In November, the Security Council unanimously approved a resolution condemning the violence in Burundi, and said it would consider "additional measures" against "all Burundian actors whose actions and statements contribute to the perpetuation of violence." The US has also imposed sanctions on several Burundians.
On Friday, in remarks to the press following the Council's session, Power reiterated the November threat to impose those further, but unspecified, measures. She also called on Museveni to "immediately convene the government and the opposition for a high-level political dialogue."
"Without this dialogue it's going to be very, very challenging to defuse the situation, and it has to be defused or it really risks evolving into mass violence," said Power.

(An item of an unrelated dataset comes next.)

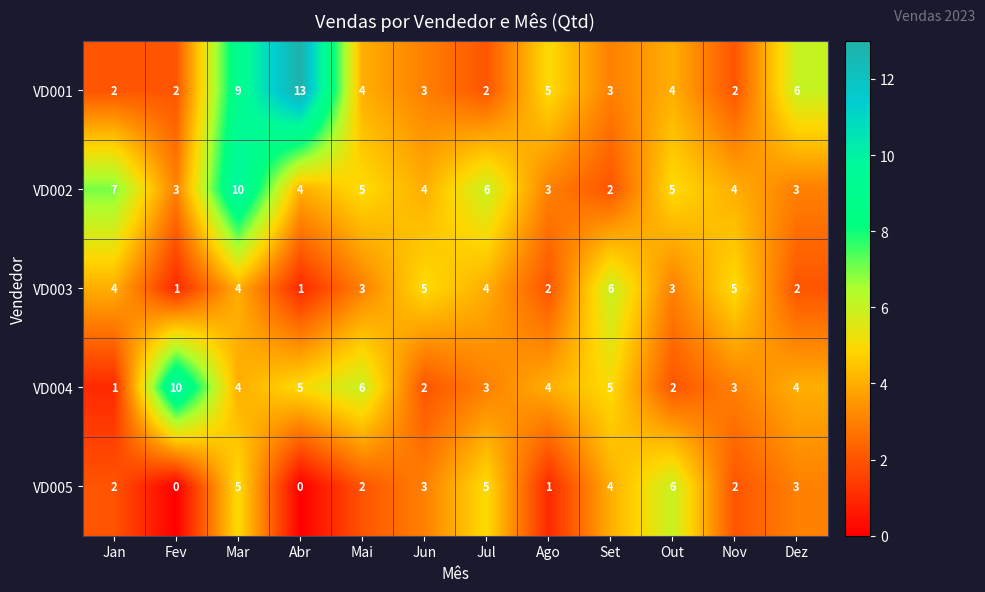

What is the maximum value for VD002?

10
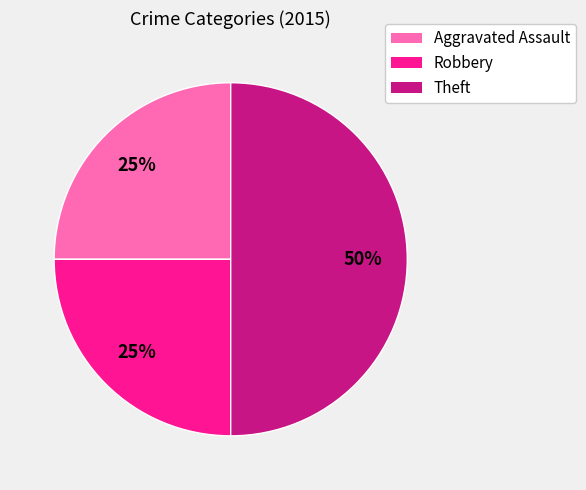

Which category has the biggest portion of the pie?

Theft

Echoing arguments put forward in her book, Power added that "those who fail to act in the midst of a deteriorating situation are also at fault."
Vircoulon said he was pessimistic that a coherent solution could be worked out in the near term.

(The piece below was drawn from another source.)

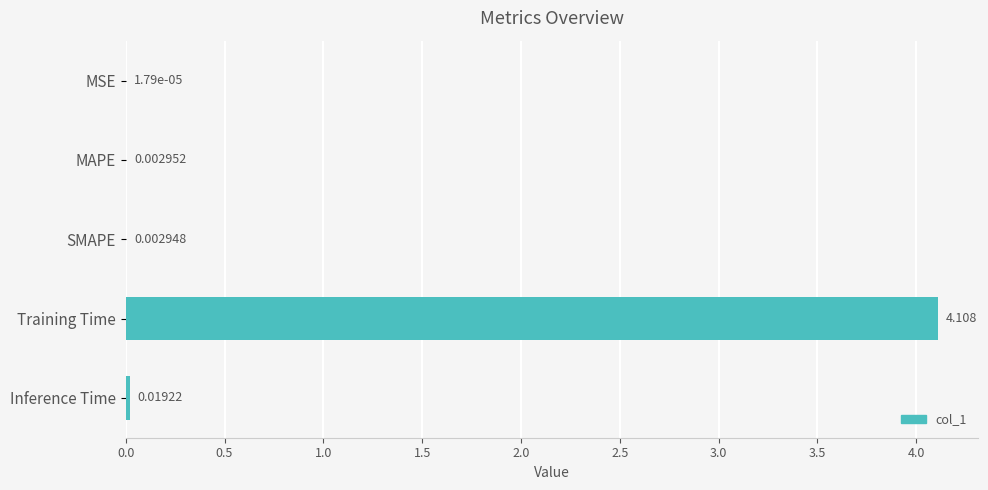

Between SMAPE and MSE, which is larger?

SMAPE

"Of course, it [the Security Council] knows that when the shit hits the fan, the Africans will not be responding and will put the blame on the UN," he said. The UN, he added, "also knows that it won't be able to have a fast reaction capacity to deploy peacekeepers."
"The usual contradictions are hampering the UN to be able to articulate a solution to the Burundi crisis," said Vircoulon.
UN policy, and the awareness of Council members on matters of mass atrocities, has evolved considerably since the 1994 Rwandan genocide, widely regarded as the organization's darkest hour, when it abandoned the small peacekeeping force already in the country. In a little over three months, an estimated 800,000 Tutsis and moderate Hutus were killed.
Ethnic violence targeting Hutus took place in the 1970s in Burundi, and its 13-year civil war that ended in 2005 largely saw fighting along Hutu vs. Tutsi lines. After the war, Nkurunziza, who commanded the most powerful Hutu faction, emerged as president. Observers have cautioned that the divides of recent years are primarily political, rather than ethnic, and a product of Nkurunziza's increasingly authoritarian rule. But whatever the makeup of the rebels, or the government's forces, Power's email reflected the growing sense in New York that a serious escalation is around the corner – or already here.
"It is very clear that the set of steps that we have taken over these many months, really, because this is a chronicle foretold … have not been sufficient," Power said on Friday outside the Council.